More to the point, Jebb is a supporter of sugar taxes, bans on confectionery at supermarket tills, mandatory product reformulation and various other nanny state policies. I disagree with her views - and have said so - but it is quite obvious that those views are her own, not those of Coca-Cola and Mars.

Despite the best efforts of Gornall and Action on Sugar, the McCarthyism that increasingly surrounds alcohol has not yet engulfed food and a number of scientists - including Jebb herself - have taken Gornall to task for his tabloid muck-raking. It's worth reading all of them, but this is my favourite, from Catherine Collins of the British Dietetic Association...

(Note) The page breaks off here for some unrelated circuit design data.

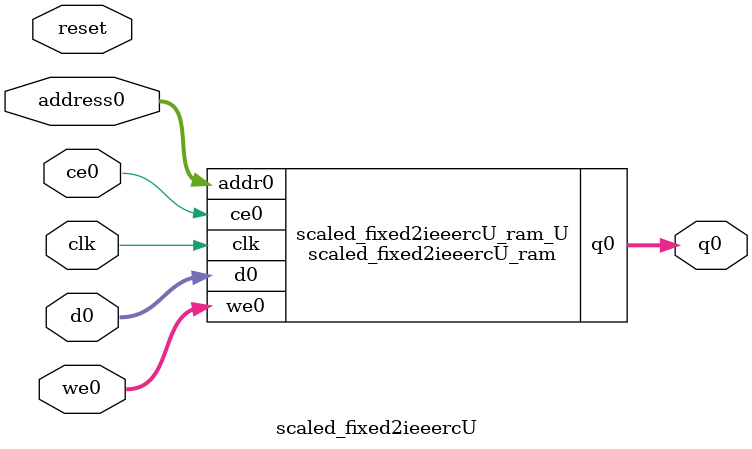
<source format=v>
`timescale 1 ns / 1 ps
module scaled_fixed2ieeercU_ram (addr0, ce0, d0, we0, q0,  clk);

parameter DWIDTH = 32;
parameter AWIDTH = 2;
parameter MEM_SIZE = 4;
parameter COL_WIDTH = 8;
parameter NUM_COL = (DWIDTH/COL_WIDTH);

input[AWIDTH-1:0] addr0;
input ce0;
input[DWIDTH-1:0] d0;
input [NUM_COL-1:0] we0;
output reg[DWIDTH-1:0] q0;
input clk;

(* ram_style = "block" *)reg [DWIDTH-1:0] ram[0:MEM_SIZE-1];



genvar i;

generate
    for (i=0;i<NUM_COL;i=i+1) begin
        always @(posedge clk) begin
            if (ce0) begin
                if (we0[i]) begin
                    ram[addr0][i*COL_WIDTH +: COL_WIDTH] <= d0[i*COL_WIDTH +: COL_WIDTH]; 
                end
                q0[i*COL_WIDTH +: COL_WIDTH] <= ram[addr0][i*COL_WIDTH +: COL_WIDTH];
            end
        end
    end
endgenerate


endmodule

`timescale 1 ns / 1 ps
module scaled_fixed2ieeercU(
    reset,
    clk,
    address0,
    ce0,
    we0,
    d0,
    q0);

parameter DataWidth = 32'd32;
parameter AddressRange = 32'd4;
parameter AddressWidth = 32'd2;
input reset;
input clk;
input[AddressWidth - 1:0] address0;
input ce0;
input[DataWidth/8 - 1:0] we0;
input[DataWidth - 1:0] d0;
output[DataWidth - 1:0] q0;



scaled_fixed2ieeercU_ram scaled_fixed2ieeercU_ram_U(
    .clk( clk ),
    .addr0( address0 ),
    .ce0( ce0 ),
    .we0( we0 ),
    .d0( d0 ),
    .q0( q0 ));

endmodule


</source>
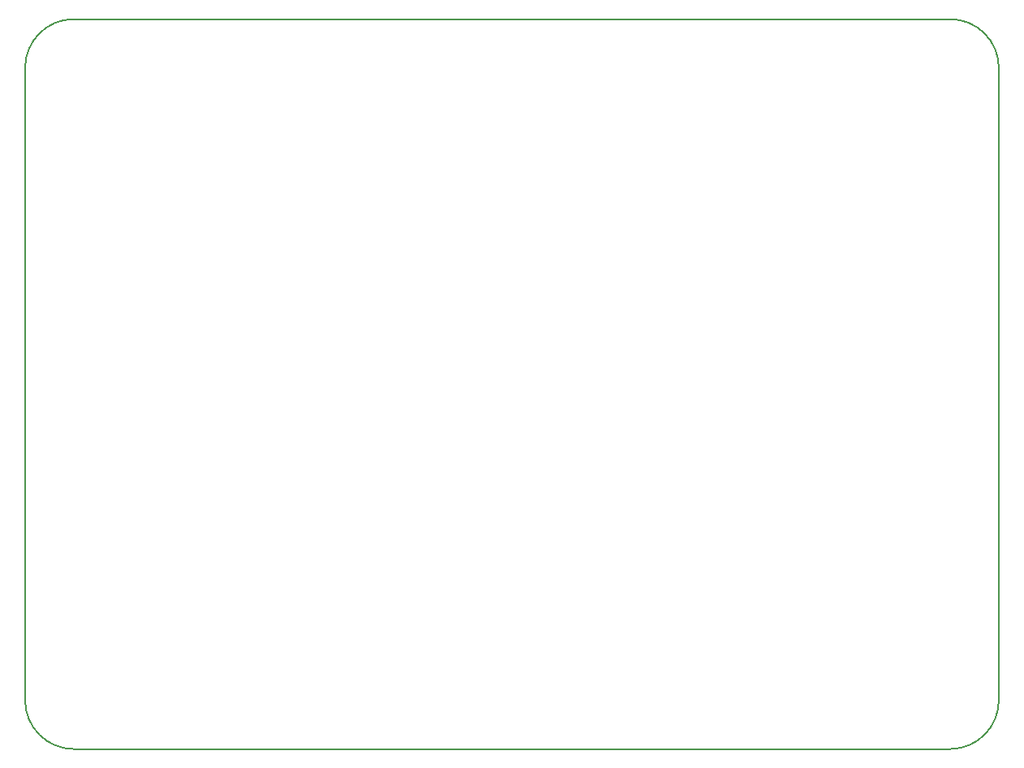
<source format=gbr>
%TF.GenerationSoftware,KiCad,Pcbnew,(5.1.4-0-10_14)*%
%TF.CreationDate,2020-04-13T14:17:21-07:00*%
%TF.ProjectId,8051dumper,38303531-6475-46d7-9065-722e6b696361,1*%
%TF.SameCoordinates,PX60e4b00PYc1c9600*%
%TF.FileFunction,Profile,NP*%
%FSLAX46Y46*%
G04 Gerber Fmt 4.6, Leading zero omitted, Abs format (unit mm)*
G04 Created by KiCad (PCBNEW (5.1.4-0-10_14)) date 2020-04-13 14:17:21*
%MOMM*%
%LPD*%
G04 APERTURE LIST*
%ADD10C,0.150000*%
G04 APERTURE END LIST*
D10*
X0Y71120000D02*
G75*
G02X5080000Y76200000I5080000J0D01*
G01*
X96520000Y76200000D02*
G75*
G02X101600000Y71120000I0J-5080000D01*
G01*
X101600000Y5080000D02*
G75*
G02X96520000Y0I-5080000J0D01*
G01*
X5080000Y0D02*
G75*
G02X0Y5080000I0J5080000D01*
G01*
X0Y71120000D02*
X0Y5080000D01*
X96520000Y76200000D02*
X5080000Y76200000D01*
X101600000Y5080000D02*
X101600000Y71120000D01*
X5080000Y0D02*
X96520000Y0D01*
M02*

</source>
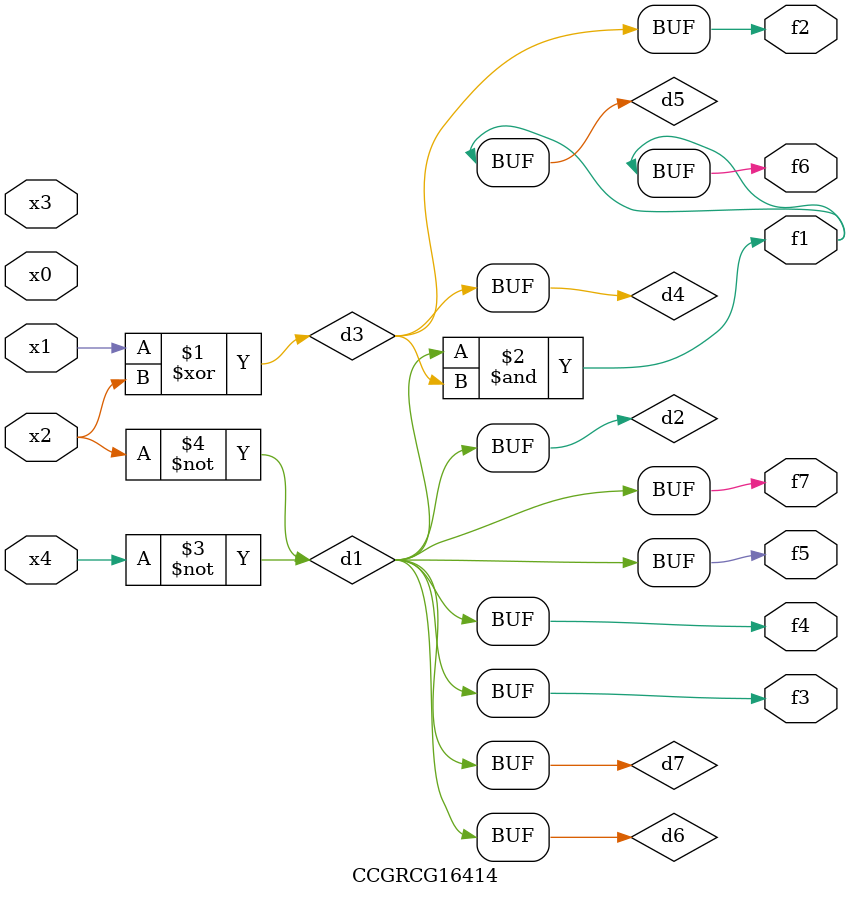
<source format=v>
module CCGRCG16414(
	input x0, x1, x2, x3, x4,
	output f1, f2, f3, f4, f5, f6, f7
);

	wire d1, d2, d3, d4, d5, d6, d7;

	not (d1, x4);
	not (d2, x2);
	xor (d3, x1, x2);
	buf (d4, d3);
	and (d5, d1, d3);
	buf (d6, d1, d2);
	buf (d7, d2);
	assign f1 = d5;
	assign f2 = d4;
	assign f3 = d7;
	assign f4 = d7;
	assign f5 = d7;
	assign f6 = d5;
	assign f7 = d7;
endmodule

</source>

“As a dietitian I rely on high quality human nutrition research to ensure dietary advice to patients is optimal. This information is mainly obtained from clinical trials published in peer-reviewed clinical journals.
“So it is disconcerting to read Jonathan Gornall’s exposure of the link between industry and researchers – not that the link exists, but that a journalist feels it necessary to impugn good collaborative studies between industry and independent nutrition researchers based at the MRC and in UK universities. Science should deal in hard evidence, not insinuation.
“Similar to last year’s exposé on the UK alcohol industry and funded research (‘Under the Influence’, BMJ 2013), Gornall applies his focus to the machinations of the sugar industry. His citations extend to a Penguin book, a CBC news story, ‘Action on Sugar’ press releases, and media features from an ardent anti-sugar author. These citations are used to counter the hundreds of peer-reviewed clinical papers crafted into the public health documents he cites from the Department of Health, Public Health England and SACN.
“Despite being qualified to interpret medical and nutrition research, I remain as confused as the public will be to what Gornall is trying to say. Is it that the lure of money moulds researchers into compliant, complicit BigSugar agents willing to pervert good science for dosh? Is it that despite being open and transparent about funding links, plus registering your study prospectively with ClinicalTrials US/ EU and subsequent research, peer review is still inadequate for objectivity if your funding came from BigSugar?
“From a dietitian’s perspective, I would predict that the reason BigSugar has collaborated with researchers such as Jebb, Prentice, Macdonald et al is to ensure their research is conducted with those most knowledgeable in that field of investigation.

“As a science communicator I think it’s important to separate correlation from causation.  As an UK registered Dietitian I’ll continue to use objectivity, impartiality and my grounded knowledge in clinical nutrition to determine the relative merits of publications, whatever their funding source.”

Well said. I also liked this, from Prof. Tom Sanders, Emeritus Professor of Nutrition and Dietetics, King’s College London:

“The implied alternative in the BMJ article is to have a committee made up of members who are not tainted by connection to the food industry. In my experience such individuals lack the required experience and expertise and are likely to be incompetent."


3 comments:

Christopher Snowdon said...

However, if one had the temerity to substitute the term 'the food industry' for 'the tobacco industry', this paragraph:

“The implied alternative in the BMJ article is to have a committee
made up of members who are not tainted by connection to the food
industry. In my experience such individuals lack the required experience
and expertise and are likely to be incompetent."


would be seized in the jaws of the slaveringly Politically Correct mob and torn limb from limb.

Such is the impartiality of medical science these days.

Christopher Snowdon said...

If these idiots get to make companies producing jam and marmalade reformulate they will end up having to load it with potassium sorbate to stop the mould growing. Don't they understand how humectants work in food?

Christopher Snowdon said...

>>The implied alternative in the BMJ article is to have a committee made up of members who are not tainted by connection to the food industry.


What they really want is a bunch of sociologists who hate industry, just like in all the other branches of fake public health.